RightsCon 2026 annulée : quand la surveillance numérique étouffait déjà l’expression avant même le silence officiel

RightsCon 2026 annulée : quand la surveillance numérique étouffait déjà l’expression avant même le silence officiel

Le désistement soudain du RightsCon 2026, la plus grande conférence annuelle internationale dédiée aux droits numériques, constitue bien plus qu’une simple perturbation logistique. C’est part d’un schéma global croissant de contraction de l’espace civique et d’hostilité accrue envers la liberté d’expression et la société civile indépendante.

Quand l’autocensure devient systémique

La liberté d’expression sur Internet dépend fortement du sentiment de sécurité ressenti par les utilisateurs. Lorsqu’une personne sait qu’elle est observée, analysée ou potentiellement surveillée, son comportement peut changer naturellement. C’est ce que l’on appelle parfois l’autocensure numérique. Certains internautes évitent de rechercher certains sujets, de partager des opinions personnelles ou de participer à des discussions sensibles parce qu’ils craignent les conséquences possibles.

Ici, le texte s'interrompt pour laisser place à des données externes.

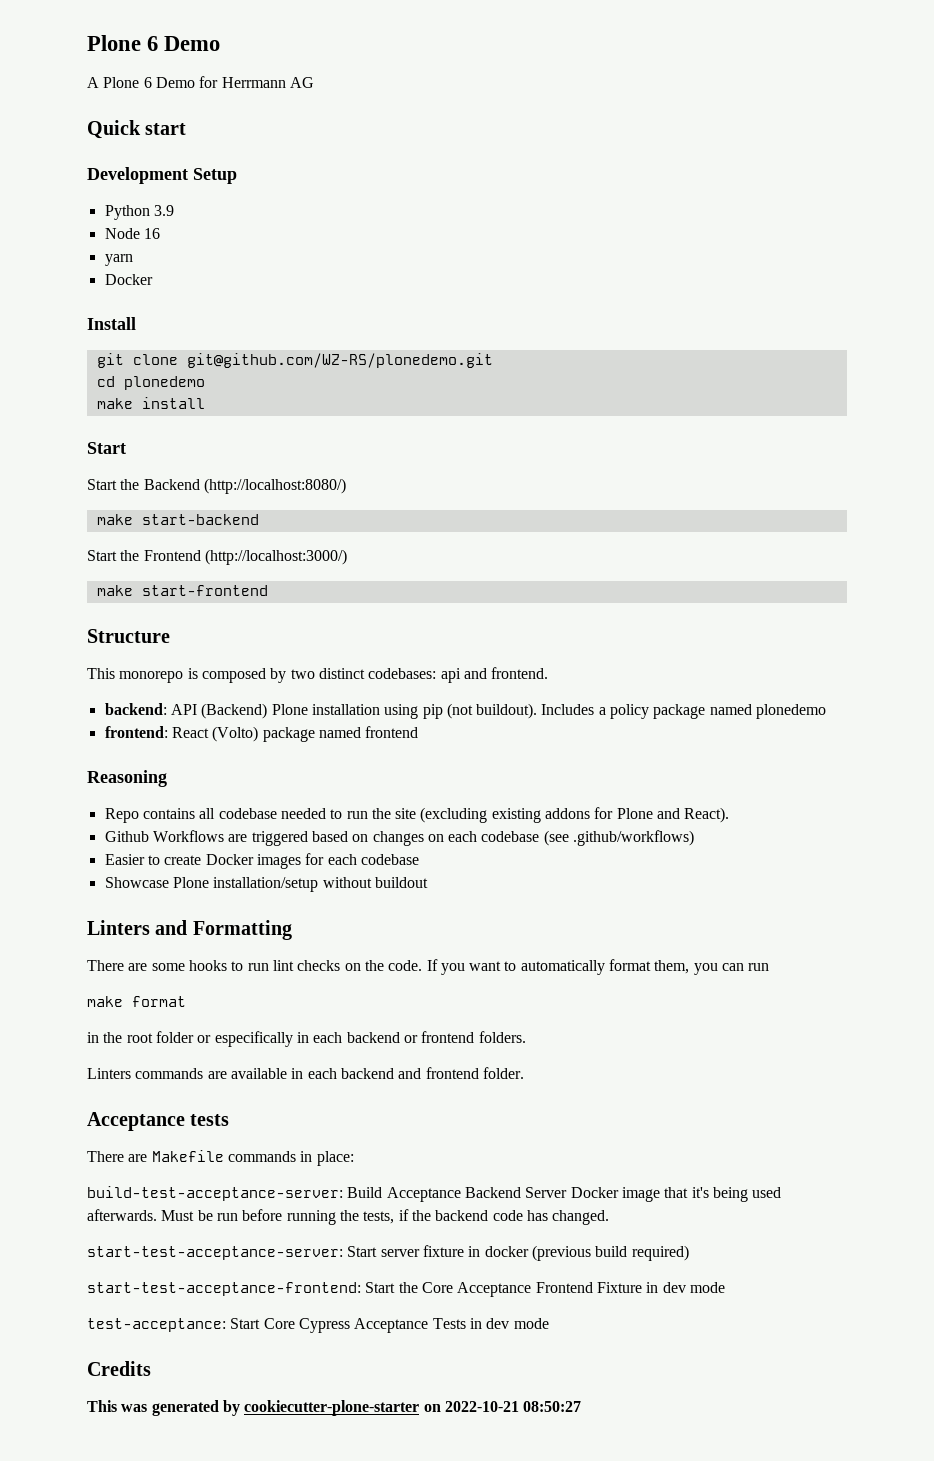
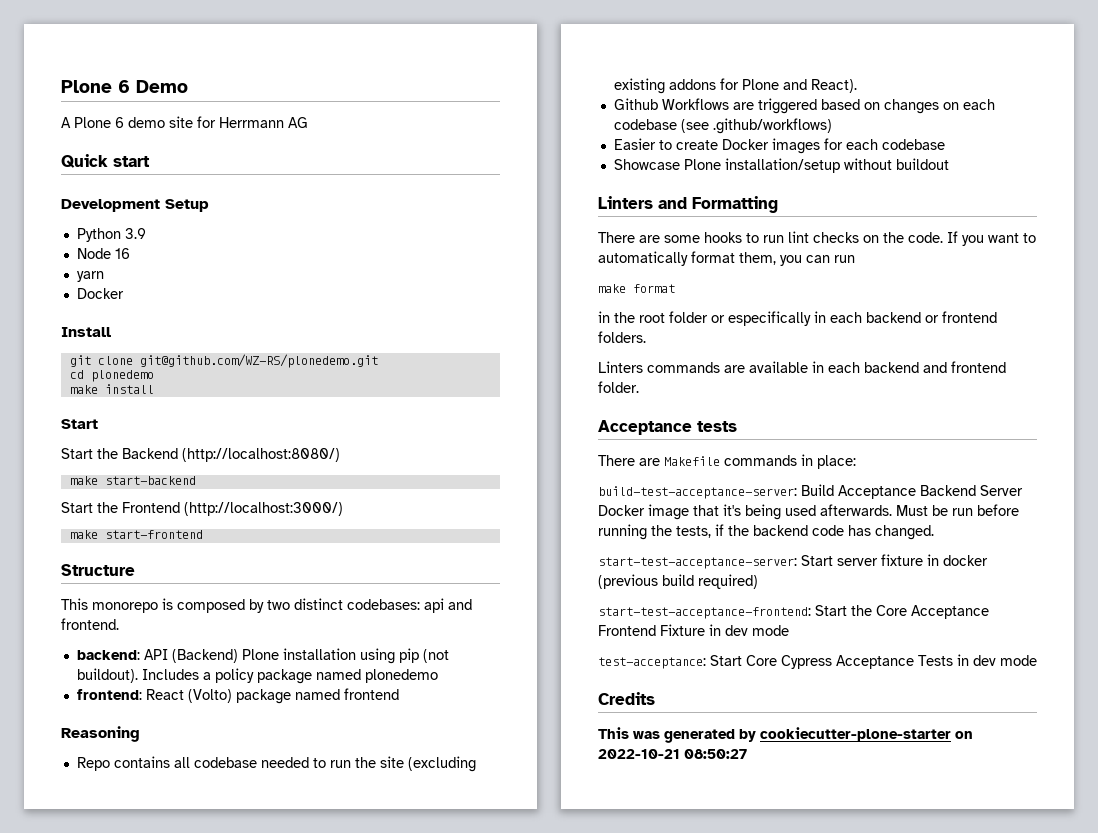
[155,77,195,88] Demo -> [128,116,193,128] demo site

Cette situation peut réduire la diversité des opinions en ligne et éroder les échanges libres qui caractérisent une démocratie saine.

Ce paradoxe n’est pas nouveau, mais il s’accélère. Même dans des environnements démocratiques, la sensation d’être constamment suivi influence les comportements. Les utilisateurs deviennent plus prudents, parfois même inconsciemment.

Des journalistes face à des menaces tangibles

Le contexte s’est durci depuis peu. La journaliste salvadorienne Julia Gavarrete a détaillé au siège des Nations unies en janvier 2025 les préjudices personnels et professionnels qu’elle et ses collègues ont subis après avoir été ciblés par un logiciel d’espionnage hautement invasif. « Vous réalisez que toute votre vie ne sera jamais la même. Beaucoup d’entre nous ont changé la façon dont nous communiquons via téléphone, non seulement avec nos sources, mais avec nos familles. Nous avons commencé à être plus prudents », a-t-elle rapporté.

L’autoritarisme montant et la dépendance des journalistes aux outils numériques ont engendré des formes nouvelles et évolutives de répression. Le nombre croissant de journalistes emprisonnés et tués mondialement s’accompagne de menaces de surveillance proliférantes qui sapent le travail de la presse pour informer le public et soutenir la démocratie.

La surveillance d’État, justifiée par chaque crise

Le mécanisme est bien rodé. Les menaces liées à la cybersécurité, le terrorisme, les urgences climatiques et l’invocation constante de la sécurité nationale se fondent les unes dans les autres. Chaque crise arrive avec urgence et poids moral. Chaque crise exige une action immédiate. Et à chaque fois, presque systématiquement, la même chose se produit dans la sphère numérique : davantage de données sont collectées, les pouvoirs de surveillance s’élargissent, et les normes de confidentialité sont discrètement relâchées, nous dit-on, temporairement.

Le relâchement de ces normes n’est jamais vraiment temporaire. Une fois installés, les mécanismes de surveillance tendent à se pérenniser et s’intensifier.

Un combat asymétrique contre les oligarques technologiques

Face à cet étau État-technologie, on ne peut pas se fier aux oligarques technologiques pour nous sauver, particulièrement lorsque ces mêmes entreprises et gouvernements sont ceux qui coupent notre accès à Internet et aux télécommunications.

L’annulation du RightsCon symbolise une vérité sombre : les espaces où les défenseurs des droits numériques pourraient se coordonner, partager des stratégies et renforcer une riposte collective se rétrécissent. Ce qui est nécessaire, c’est de concrétiser les garanties essentielles et les mesures pour combattre les abus de surveillance d’État répétés dans cette région.

Mais c’est difficile de construire une riposte quand les lieux mêmes où on pourrait se rencontrer disparaissent.

La vie privée n’est pas qu’un luxe

Protéger ses informations personnelles ne signifie pas vouloir se cacher. Il s’agit surtout de conserver un certain contrôle sur sa vie numérique et de préserver sa liberté d’expression dans un environnement de plus en plus connecté.

Revenir aux principes élémentaires : une démocratie, c’est d’abord la capacité de penser, de parler et d’agir sans peur. Chaque couche supplémentaire de surveillance érode cette capacité. Et quand même les espaces d’assemblée qui pourraient nous aider à résister disparaissent, c’est que le système de domination a atteint une ampleur qu’il ne faut plus ignorer.